言語処理100本ノック with Python 第1章

はじめに

研究室の教授が最近東北大学の乾・岡崎研究室 Web ページにて公開されている言語処理100本ノックをやり始めていたので、自分のスキル向上を目的に取り組んでみました。

www.cl.ecei.tohoku.ac.jp

あまり人に対してコードを公開したことがないために、汚いコードになってしまうかもしれませんが、ご指摘いただければ幸いです。

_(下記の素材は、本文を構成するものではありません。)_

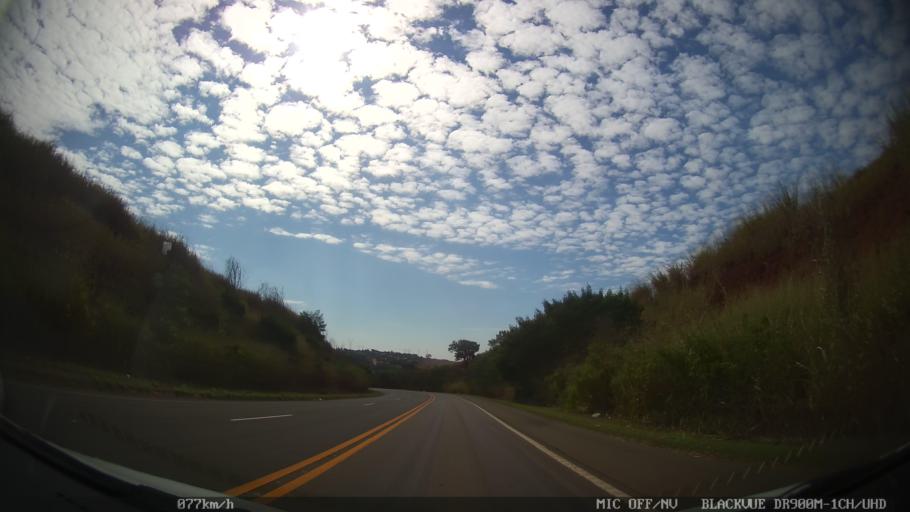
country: BR
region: Sao Paulo
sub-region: Santa Barbara D'Oeste
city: Santa Barbara d'Oeste
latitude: -22.7160
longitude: -47.4261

github.com ↑のgitでコードを公開しています。

第1章準備運動

キーワード:文字列, ユニコード, リスト型, 辞書型, 集合型, イテレータ, スライス, 乱数

00. 文字列の逆順

文字列"stressed"の文字を逆に（末尾から先頭に向かって）並べた文字列を得よ．

文字列の操作だけで簡単にできます。

list="stressed"
print(list[::-1])

01. 「パタトクカシーー」

「パタトクカシーー」という文字列の1,3,5,7文字目を取り出して連結した文字列を得よ．

こちらも文字列の逆順同様に、文字列の操作だけで簡単にできます。

str="パタトクカシーー"
print(str[::2])

02. 「パトカー」＋「タクシー」＝「パタトクカシーー」

「パトカー」＋「タクシー」の文字を先頭から交互に連結して文字列「パタトクカシーー」を得よ．

zip()関数を利用することによって、各引数から要素を一つずつ取り出してくれます。

str1="パトカー"
str2="タクシー"
word=""
for a,b in zip(str1,str2):
    word+=a+b
print(word)

03. 円周率

“Now I need a drink, alcoholic of course, after the heavy lectures involving quantum mechanics."という文を単語に分解し，各単語の（アルファベットの）文字数を先頭から出現順に並べたリストを作成せよ．

split()関数を利用して、文字列を分割します。

text="Now I need a drink, alcoholic of course, after the heavy lectures involving quantum mechanics."
words=text.split(" ")
for word in words:
    print(len(word))

04. 元素記号

“Hi He Lied Because Boron Could Not Oxidize Fluorine. New Nations Might Also Sign Peace Security Clause. Arthur King Can."という文を単語に分解し，1, 5, 6, 7, 8, 9, 15, 16, 19番目の単語は先頭の1文字，それ以外の単語は先頭に2文字を取り出し，取り出した文字列から単語の位置（先頭から何番目の単語か）への連想配列（辞書型もしくはマップ型）を作成せよ．

分割の部分はsplit()関数を利用し、1文字か2文字の判定は、リストを作成しておきます。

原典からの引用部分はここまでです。